I’ve been thinking about the connection between literature, politics, and leadership because I gave a talk, “When Things Fall Apart: Leadership in Desperate Times,” in James M. Van Wyck’s terrific Fordham Literature and Leadership course this week.
W.B. Yeats’s 1919 poem “The Second Coming” (whole poem below), which captures the chaos of a post World War I Europe, has been referenced endlessly in the Trump era—particularly the lines, “Things fall apart; the centre cannot hold” and variations on “And what rough beast, its hour come round at last, / Slouches towards Bethlehem to be born?” The link between Trump and the Yeats poem takes on a more bizarre tenor when we consider that Frank Amedia, Trump’s “liaison for Christian policy,” has claimed Trump’s here to make way for the Second Coming.
If Yeats’s poem laments a lack of passion and motivation on the part of the “best,” (“The best lack all conviction, while the worst / Are full of passionate intensity”) I counter with the post-Parkland Never Again movement that sprung up after the mass shooting at Marjory Stoneman Douglas High School in Parkland, Florida. I’m thinking in particular of Emma Gonzalez’s moving speech at March For Our Lives in Washington, D.C.–moments of which have been compared to one of the most iconic films in history, Carl Theodor Dreyer’s 1928 The Passion of Joan of Arc (Joan of Arc being another teenage leader extraordinaire, let’s not forget).
Yeats’s “rough beast” has often been identified as an antichrist figure. While this rings true on some level, I don’t read this beast as a solely negative image. Given Yeats’s cyclical understanding of history as interlocking gyres (or spirals), this is an end of times poem but also a birth/rebirth work (the birth of a new gyre or dimension, at any rate). Rough though this beast may be, it also brings some sort of “revelation.” This “shape with lion body and the head of a man” is also a Sphinx, the monster who in the Oedipus Myth held the answer to human existence. So, to me, this “rough beast” can also be the ways we put the pieces of our ruined society back together into new forms.

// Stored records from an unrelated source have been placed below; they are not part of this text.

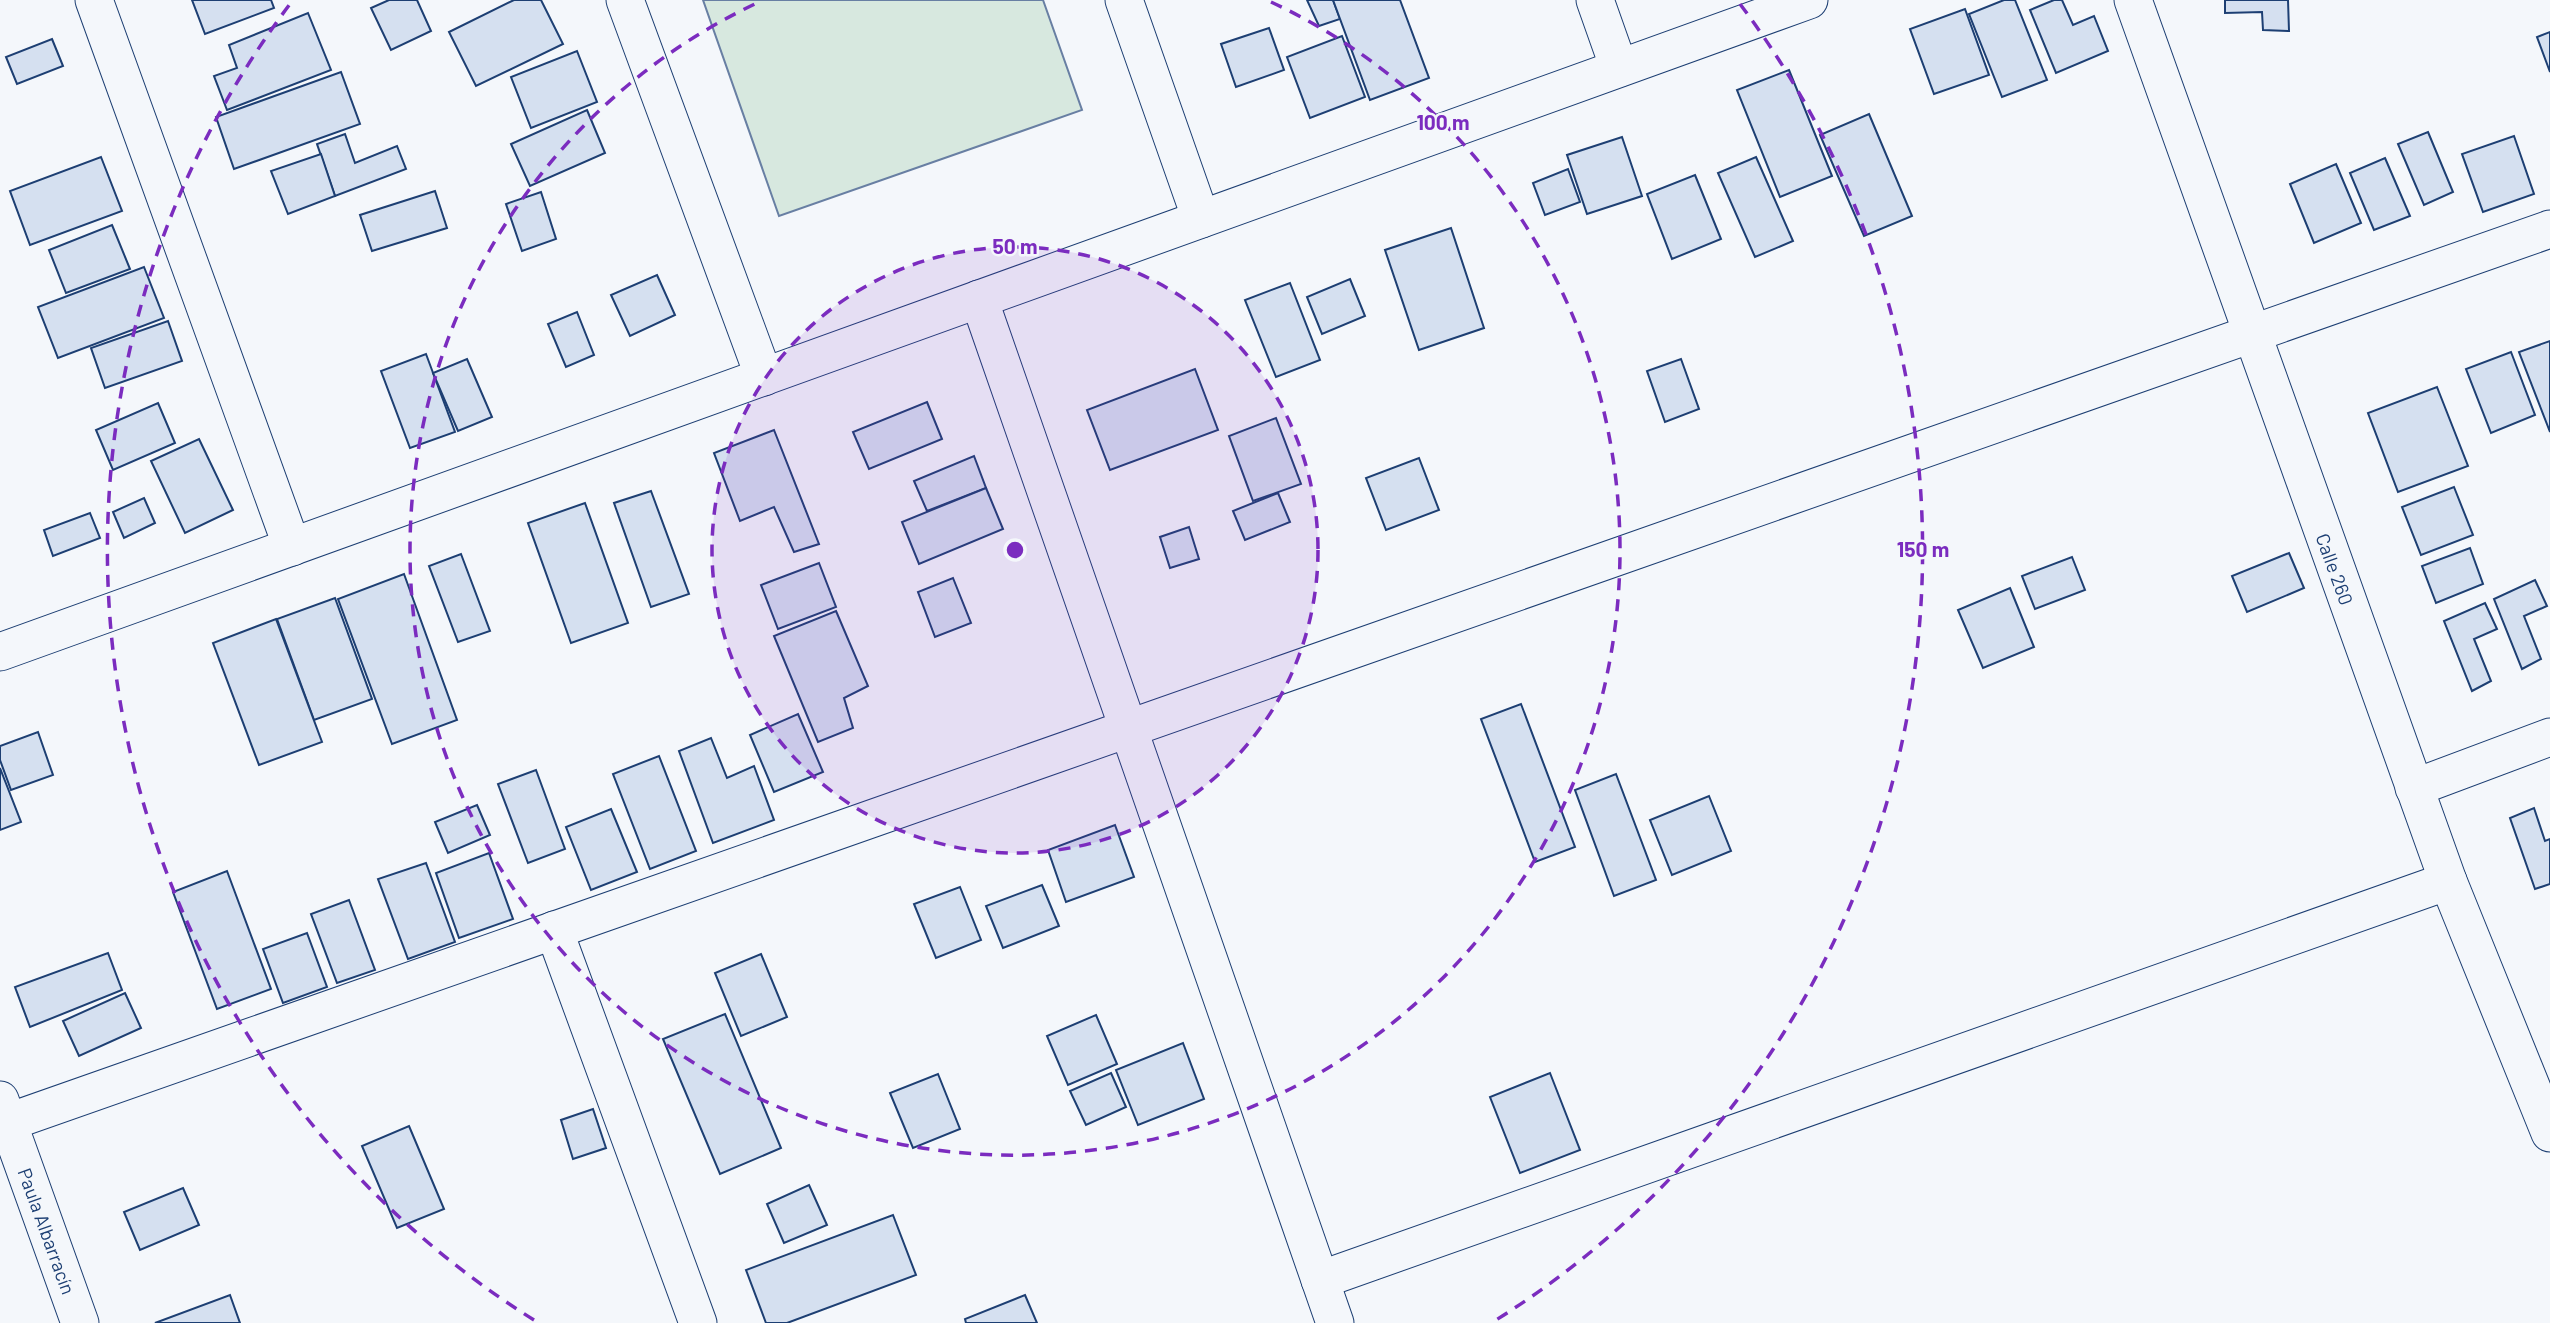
<svg xmlns="http://www.w3.org/2000/svg" width="2550" height="1323" font-family="Barlow,sans-serif">
<rect width="100%" height="100%" fill="#f4f7fb"/>
<path fill="#d7e8df" stroke="#687fa3" stroke-width="2" d="M703,0h340l39,110 -303,106z"/>
<g fill="#d5e0f0" stroke="#1d3f73" stroke-width="2">
<path d="M192,0h79l3,8 -69,26z"/>
<path d="M389,0h28l14,31 -40,19 -20,-42z"/>
<path d="M514,0h27l22,44 -87,42 -27,-54z"/>
<path d="M1307,0h26l7,19 -21,7z"/>
<path d="M1333,0h67l29,78 -59,22z"/>
<path d="M2004,0h11l32,80 -45,17 -33,-83z"/>
<path d="M2054,0h8l11,25 21,-9 14,35 -52,22 -26,-63z"/>
<path d="M2225,0h63l1,31 -26,-1 -1,-18 -37,1z"/>
<path d="M1965,9l24,66 -55,19 -24,-65z"/>
<path d="M308,13l23,57 -104,40 -13,-34 23,-8 -8,-23z"/>
<path d="M1269,28l15,42 -48,17 -15,-43z"/>
<path d="M2550,32v40l-13,-35z"/>
<path d="M1342,36l23,61 -55,21 -23,-61z"/>
<path d="M52,39l11,27 -46,18 -11,-27z"/>
<path d="M577,51l20,51 -66,26 -20,-51z"/>
<path d="M1789,70l43,106 -52,21 -43,-107z"/>
<path d="M341,72l19,52 -126,45 -18,-52z"/>
<path d="M587,110l18,43 -75,33 -19,-42z"/>
<path d="M1869,114l43,102 -48,20 -44,-101z"/>
<path d="M2428,132l25,60 -29,13 -26,-61z"/>
<path d="M345,134l10,29 42,-17 9,23 -71,27 -18,-52z"/>
<path d="M2514,136l20,58 -51,18 -21,-58z"/>
<path d="M1622,137l20,59 -55,18 -20,-59z"/>
<path d="M321,154l14,42 -47,18 -17,-43z"/>
<path d="M101,157l21,54 -92,34 -20,-54z"/>
<path d="M1756,157l37,84 -38,16 -37,-84z"/>
<path d="M2385,158l25,58 -36,14 -24,-57z"/>
<path d="M2336,164l25,59 -47,20 -24,-59z"/>
<path d="M1568,169l12,33 -35,13 -12,-32z"/>
<path d="M1695,175l26,64 -49,20 -25,-65z"/>
<path d="M435,191l12,37 -75,23 -12,-36z"/>
<path d="M541,192l15,47 -34,12 -16,-47z"/>
<path d="M112,225l18,44 -64,24 -17,-43z"/>
<path d="M1451,228l33,100 -65,22 -34,-100z"/>
<path d="M144,267l20,51 -106,40 -20,-51z"/>
<path d="M657,275l18,40 -45,21 -19,-41z"/>
<path d="M1350,279l15,37 -43,18 -15,-37z"/>
<path d="M1290,283l30,77 -44,17 -31,-77z"/>
<path d="M577,312l17,43 -28,12 -18,-43z"/>
<path d="M168,321l14,40 -77,27 -14,-40z"/>
<path d="M2550,341v91l-31,-80z"/>
<path d="M2511,352l24,63 -44,18 -25,-64z"/>
<path d="M426,354l29,78 -45,16 -29,-77z"/>
<path d="M467,359l25,58 -34,14 -25,-58z"/>
<path d="M1681,359l18,50 -34,13 -18,-51z"/>
<path d="M1195,369l23,61 -108,40 -23,-60z"/>
<path d="M2437,387l31,79 -70,26 -30,-79z"/>
<path d="M927,402l15,37 -73,30 -16,-37z"/>
<path d="M158,403l17,40 -62,27 -17,-40z"/>
<path d="M1276,418l25,66 -48,17 -24,-65z"/>
<path d="M774,430l45,114 -25,8 -20,-45 -34,14 -26,-68z"/>
<path d="M199,439l34,71 -48,23 -34,-72z"/>
<path d="M974,456l12,32 -59,23 -13,-30z"/>
<path d="M1419,458l20,52 -53,20 -20,-52z"/>
<path d="M2454,487l19,48 -52,20 -19,-48z"/>
<path d="M986,488l17,41 -84,35 -17,-42z"/>
<path d="M651,491l38,103 -38,13 -37,-104z"/>
<path d="M1278,493l12,29 -45,18 -12,-29z"/>
<path d="M144,498l11,25 -31,15 -11,-26z"/>
<path d="M585,503l43,120 -57,20 -43,-120z"/>
<path d="M90,513l10,25 -47,18 -9,-26z"/>
<path d="M1189,527l10,32 -29,9 -10,-31z"/>
<path d="M2470,548l13,36 -47,19 -14,-37z"/>
<path d="M2289,553l15,35 -57,24 -15,-36z"/>
<path d="M461,554l29,77 -32,11 -29,-76z"/>
<path d="M2072,557l13,33 -50,19 -13,-33z"/>
<path d="M819,563l17,44 -58,22 -17,-44z"/>
<path d="M404,574l53,146 -65,24 -54,-145z"/>
<path d="M953,578l18,45 -36,14 -17,-45z"/>
<path d="M2535,580l12,26 -23,10 17,43 -19,10 -28,-70z"/>
<path d="M2010,588l24,59 -51,21 -25,-58z"/>
<path d="M335,598l37,101 -58,21 -37,-101z"/>
<path d="M2485,603l12,26 -23,10 17,42 -19,10 -28,-70z"/>
<path d="M836,611l32,75 -24,12 9,30 -35,14 -44,-106z"/>
<path d="M276,619l46,123 -63,23 -46,-122z"/>
<path d="M1521,704l54,143 -40,15 -54,-143z"/>
<path d="M798,714l25,58 -49,20 -24,-57z"/>
<path d="M38,732l15,43 -42,15 -11,-30v-14z"/>
<path d="M711,738l16,40 27,-12 20,54 -61,23 -34,-92z"/>
<path d="M659,756l37,95 -46,18 -37,-95z"/>
<path d="M0,768l21,54 -21,8z"/>
<path d="M536,770l29,79 -37,14 -30,-79z"/>
<path d="M1616,774l40,106 -42,16 -39,-106z"/>
<path d="M1709,796l22,55 -59,24 -22,-55z"/>
<path d="M477,805l13,30 -42,18 -13,-31z"/>
<path d="M2534,808l11,33 5,-2v45l-15,5 -25,-71z"/>
<path d="M611,809l26,63 -46,18 -25,-63z"/>
<path d="M1115,825l19,52 -68,25 -18,-52z"/>
<path d="M489,853l24,66 -54,19 -23,-65z"/>
<path d="M426,863l29,79 -47,17 -30,-80z"/>
<path d="M227,871l44,118 -54,20 -44,-117z"/>
<path d="M1042,885l17,41 -56,22 -17,-42z"/>
<path d="M960,887l21,53 -45,18 -22,-54z"/>
<path d="M349,900l26,70 -38,13 -26,-69z"/>
<path d="M307,933l20,54 -44,16 -20,-54z"/>
<path d="M108,953l14,37 -92,37 -15,-40z"/>
<path d="M761,954l26,63 -46,19 -26,-63z"/>
<path d="M125,993l16,35 -62,28 -16,-35z"/>
<path d="M725,1014l56,134 -61,26 -57,-135z"/>
<path d="M1096,1015l21,49 -49,21 -21,-49z"/>
<path d="M1183,1043l21,56 -66,26 -22,-55z"/>
<path d="M1111,1073l15,34 -40,18 -16,-34z"/>
<path d="M1550,1073l30,77 -60,23 -30,-76z"/>
<path d="M938,1074l22,55 -47,19 -23,-55z"/>
<path d="M593,1109l13,39 -33,11 -12,-39z"/>
<path d="M409,1126l35,83 -47,19 -35,-82z"/>
<path d="M809,1185l18,40 -43,18 -17,-39z"/>
<path d="M183,1188l16,37 -59,25 -16,-38z"/>
<path d="M893,1215l23,60 -129,48h-21l-20,-53z"/>
<path d="M230,1295l10,28h-85z"/>
<path d="M1025,1295l12,28h-71l-1,-4z"/>
</g>
<g fill="none" stroke-linecap="round" stroke-linejoin="round">
<g stroke="#1d3f73" stroke-width="39">
<g id="minor">
<path d="M94,0l198,547"/>
<path d="M625,0l139,377"/>
<path d="M1124,0l77,219"/>
<path d="M1595,0l24,68"/>
<path d="M2133,0l315,881 102,252"/>
<path d="M979,299l356,1024"/>
<path d="M0,652l1809,-652"/>
<path d="M2414,788l136,-51"/>
<path d="M554,930l144,393"/>
<path d="M0,1100l80,223"/>
<path d="M0,1125l2550,-896"/>
<path d="M1320,1280l1128,-399"/>
</g>
</g>
<use href="#minor" stroke="#f4f7fb" stroke-width="37"/>
</g>
<circle cx="1015" cy="550" r="303" fill="#7b2cbf" fill-opacity=".12"/>
<g fill="none" stroke="#7b2cbf" stroke-width="3.5" stroke-dasharray="12 9">
<circle cx="1015" cy="550" r="303"/>
<path d="M1271 2A605 605 0 1 1 759 2"/>
<path d="M534 1320A908 908 0 0 1 290 4M1740 4A908 908 0 0 1 1496 1320"/>
</g>
<g text-anchor="middle" dominant-baseline="central" stroke-width="5" stroke-linejoin="round" paint-order="stroke">
<g font-size="19" fill="#1d3f73" stroke="#f4f7fb">
<text transform="translate(2335 569) rotate(70)">Calle 260</text>
<text transform="translate(47 1231) rotate(70)">Paula Albarracín</text>
</g>
</g>
<circle cx="1015" cy="550" r="10" fill="#7b2cbf" stroke="#f4f7fb" stroke-width="3.5"/>
<g font-size="21" text-anchor="middle" font-weight="bold" fill="#7b2cbf" stroke="#f4f7fb" stroke-width="5" stroke-linejoin="round" paint-order="stroke">
<text x="1443" y="130">100 m</text>
<text x="1015" y="254">50 m</text>
<text x="1923" y="557">150 m</text>
</g>
</svg>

When I visited the Literature and Leadership course, I admired how Van Wyck bypassed tales of knights in shining armor. Instead, he taught his class that the fate of the world actually depends on truly shining things, such as empathy and unlikely leaders. With all this in mind, Yeats’ rough beast seems to encompass both the ugly outcomes of desperate times but also the visionary leaders that must spring forth from this ugliness. Ultimately, the “rough beast” includes ragtag and remarkable assemblages like the Never Again movement, which emerged four days after the mass shooting at Parkland—a rough, ingenious creature birthed out of “the blood-dimmed tide.”
Turning and turning in the widening gyre
The falcon cannot hear the falconer;
Things fall apart; the centre cannot hold;
Mere anarchy is loosed upon the world,
The blood-dimmed tide is loosed, and everywhere
The ceremony of innocence is drowned;
The best lack all conviction, while the worst
Are full of passionate intensity.
Surely some revelation is at hand;
Surely the Second Coming is at hand.
The Second Coming! Hardly are those words out
When a vast image out of Spiritus Mundi
Troubles my sight: somewhere in sands of the desert
A shape with lion body and the head of a man,
A gaze blank and pitiless as the sun,
Is moving its slow thighs, while all about it
Reel shadows of the indignant desert birds.
The darkness drops again; but now I know
That twenty centuries of stony sleep
Were vexed to nightmare by a rocking cradle,
And what rough beast, its hour come round at last,
Slouches towards Bethlehem to be born?